Given data:
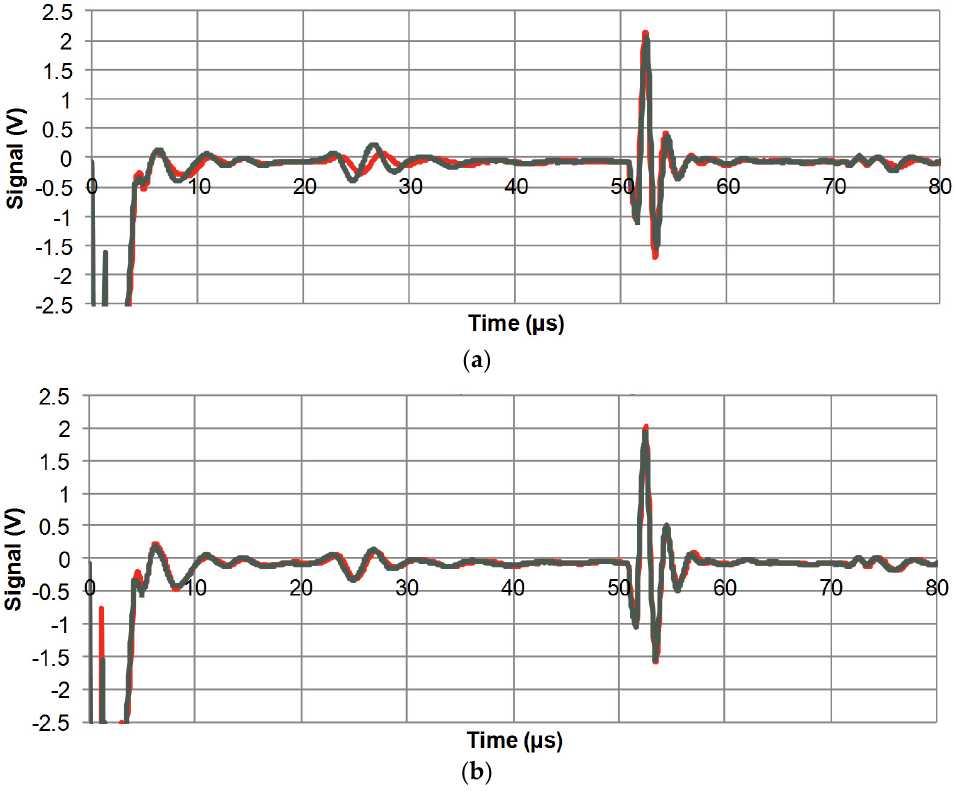
Figure 2. Pulse ‐ echo response for bulk transducers (pulse voltage 100 V, gain − 10 dB). ( a ) Two dry Figure 2. Pulse-echo response for bulk transducers (pulse voltage 100 V, gain ´ 10 dB). ( a ) Two dry piezoceramic elements; ( b ) Two oil ‐ saturated transducers. piezoceramic elements; ( b ) Two oil-saturated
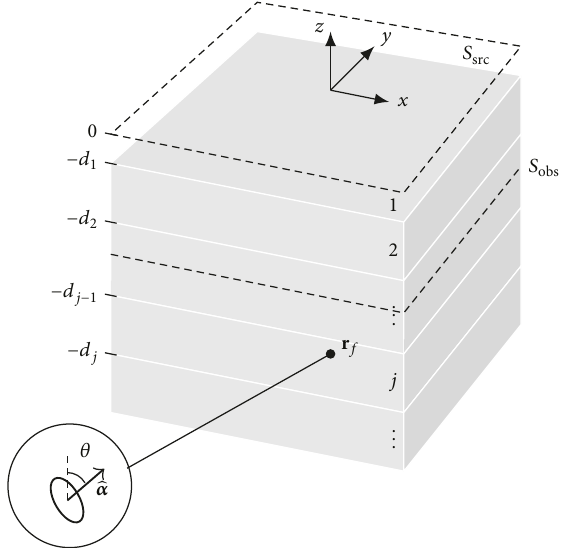
Figure 1: The layered medium model for tissue consists of 𝑛 stacked layers, each of which is assigned a dielectric permittivity 𝜖 𝑟𝑗 . The center of the source is positioned at the origin, and the receiver is placed at r 𝑓 = (0,0,−𝑧 𝑓 ) with the norm of ̂ 𝛼 in the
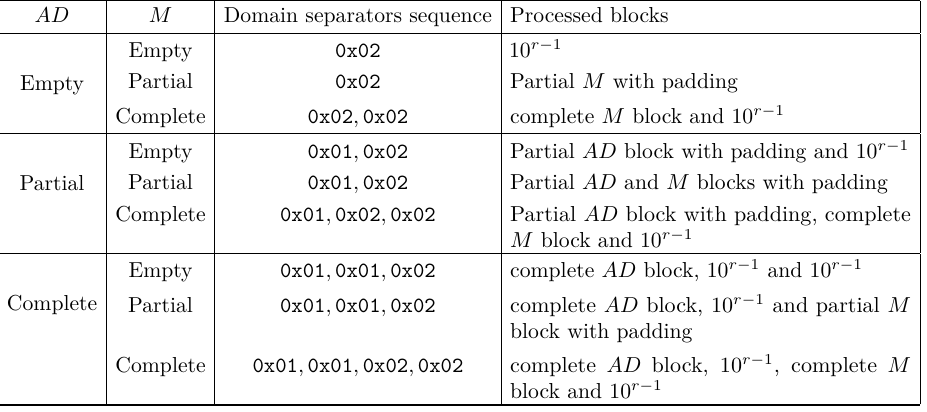
Table 7: Domain separators for different processed blocks (current last block) where r = 64 AD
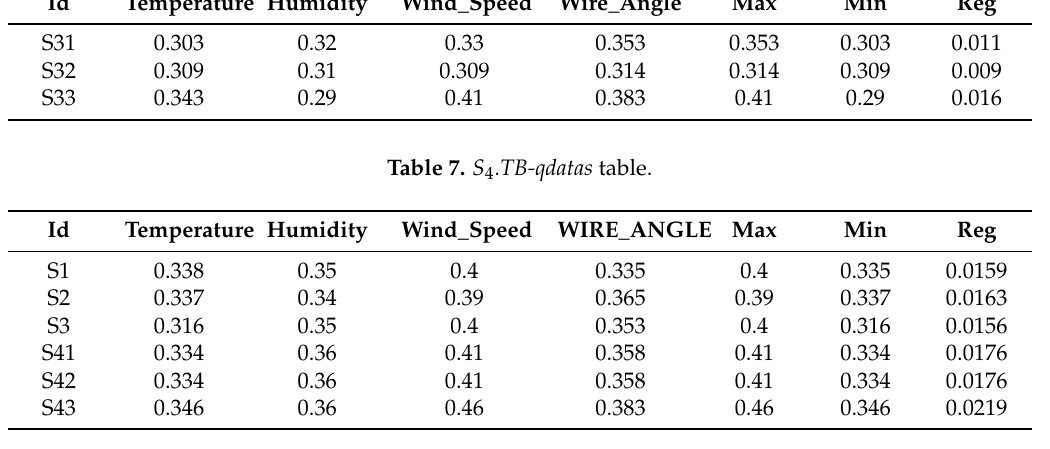
Table 8. The TB_Sfilters table of S 4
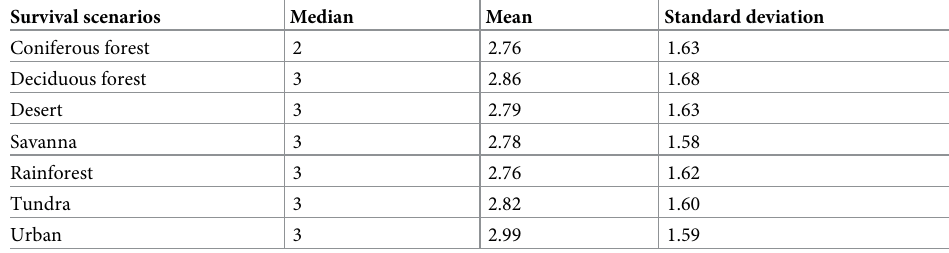
Table 2. Median differences (Kruskal–Wallis) and the descriptive analysis of the words rating in the survivor scenarios. Survival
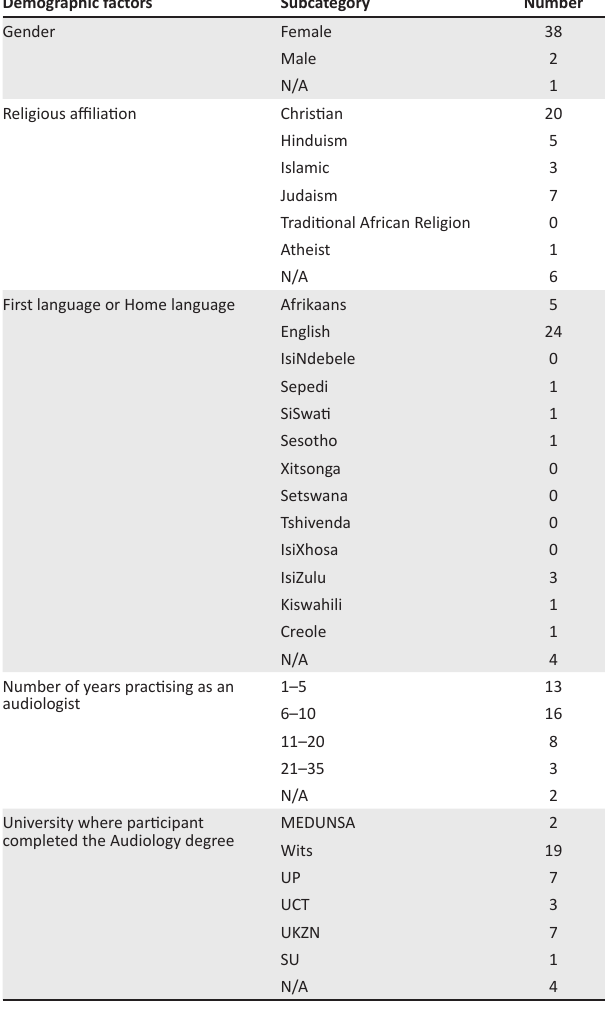
TABLE 1: Participants’ demographic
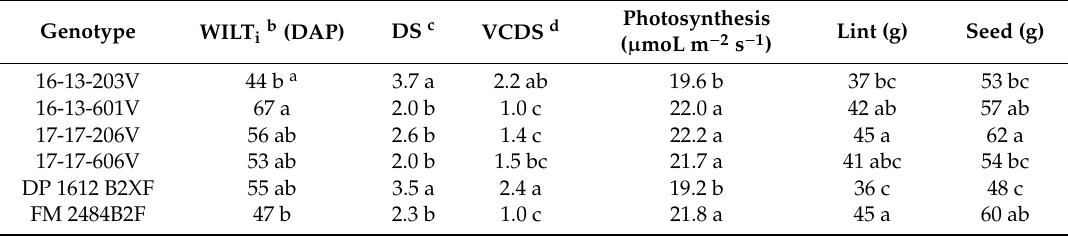
Table 1. Least square means for initial Verticillium wilt development (WILT i ), disease severity (DS), vascular cross-section severity disease rate (VCDS), photosynthesis rate, lint yield per plant (Lint) and seed yield per plant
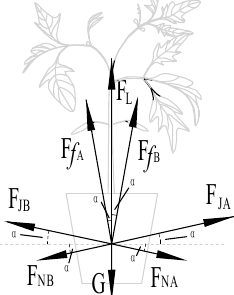
Figure 4. Force analysis of a seedling.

Activity:
Pictures aside, write out verbatim every line from the first line of the material through the line holding "Table 8. The TB_Sfilters table of S 4".

Your solution:
Figure 2. Pulse ‐ echo response for bulk transducers (pulse voltage 100 V, gain − 10 dB). ( a ) Two dry Figure 2. Pulse-echo response for bulk transducers (pulse voltage 100 V, gain ´ 10 dB). ( a ) Two dry piezoceramic elements; ( b ) Two oil ‐ saturated transducers. piezoceramic elements; ( b ) Two oil-saturated
Figure 1: The layered medium model for tissue consists of 𝑛 stacked layers, each of which is assigned a dielectric permittivity 𝜖 𝑟𝑗 . The center of the source is positioned at the origin, and the receiver is placed at r 𝑓 = (0,0,−𝑧 𝑓 ) with the norm of ̂ 𝛼 in the
Table 7: Domain separators for different processed blocks (current last block) where r = 64 AD
Table 8. The TB_Sfilters table of S 4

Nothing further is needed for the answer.